Poland may change its contested Supreme Court laws, a senior conservative politician has said after a European Court decided that new rules forcing a number of Polish judges into retirement should be suspended.
According to Adam Bielan, a deputy Speaker of Poland’s upper house of parliament, there is an “idea to prepare a new reform of the law on the Supreme Court”.
He said the idea emerged in a bid to address a ruling made earlier this month by the Court of Justice of the European Union to suspend reforms introduced in summer until a fuller ruling is made on a complaint submitted by the European Commission against Poland.
Bielan said the court’s decision may have sparked concerns that the Polish government wanted to leave the European Union, which he denied was the case.
He also said that he hoped the date the decision was announced — just ahead of local government elections in Poland — was coincidental because otherwise “one would have to say that one of the most important institutions of the European Union tried to affect the result of the ballot in a member country”.
The Polish reforms, introduced in the summer, saw a retirement age for Supreme Court justices set at 65, forcing a number of judges, including the court’s president, into retirement.

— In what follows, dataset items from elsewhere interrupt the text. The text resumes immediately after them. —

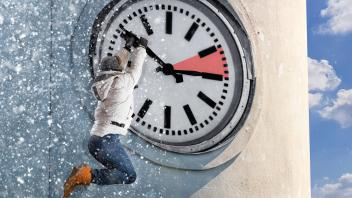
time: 2:50
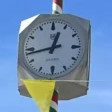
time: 12:43
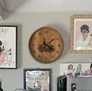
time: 4:07
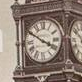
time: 3:50
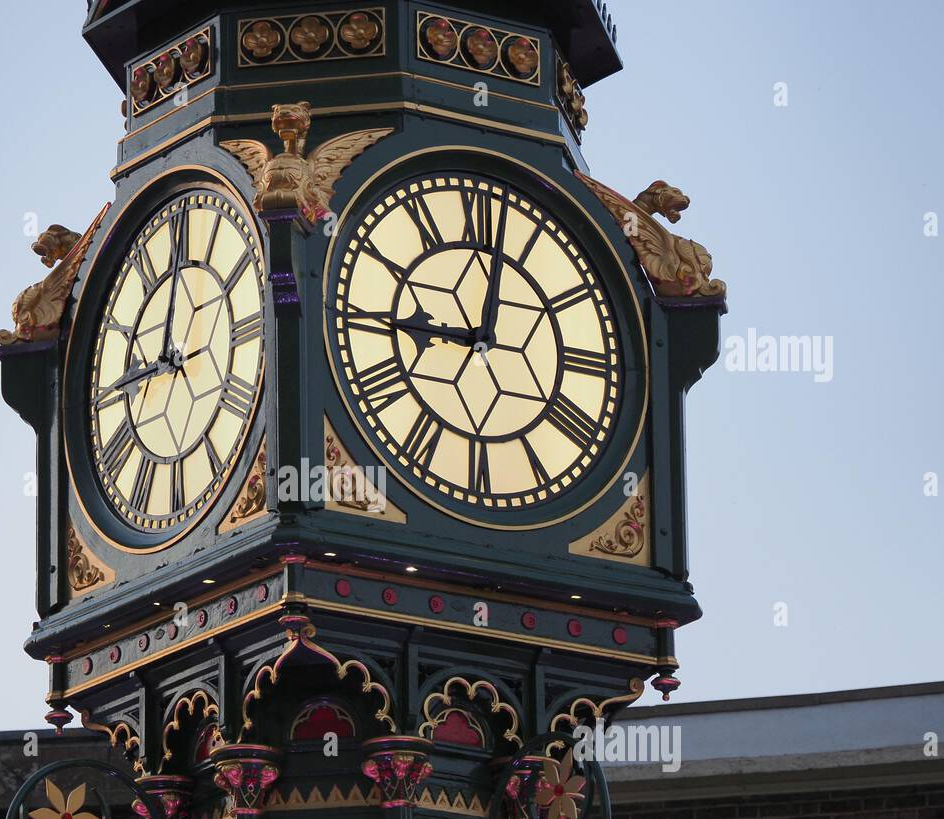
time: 9:01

The European Commission, the European Union’s executive arm, took Poland to court over the reform in July, saying that it undermined “the principle of judicial independence, including the irremovability of judges.”
The move followed the European Commission last December taking the unprecedented step of triggering Article 7 of the EU Treaty against Poland, stepping up pressure on Warsaw over judicial reforms and possibly paving the way for sanctions being imposed on Poland.
But Poland’s governing PiS party, which came to power in late 2015, has said that sweeping changes were needed to reform an inefficient and sometimes corrupt judicial system tainted by the communist past, accusing judges of being an elite, self-serving clique often out of touch with the problems of ordinary citizens.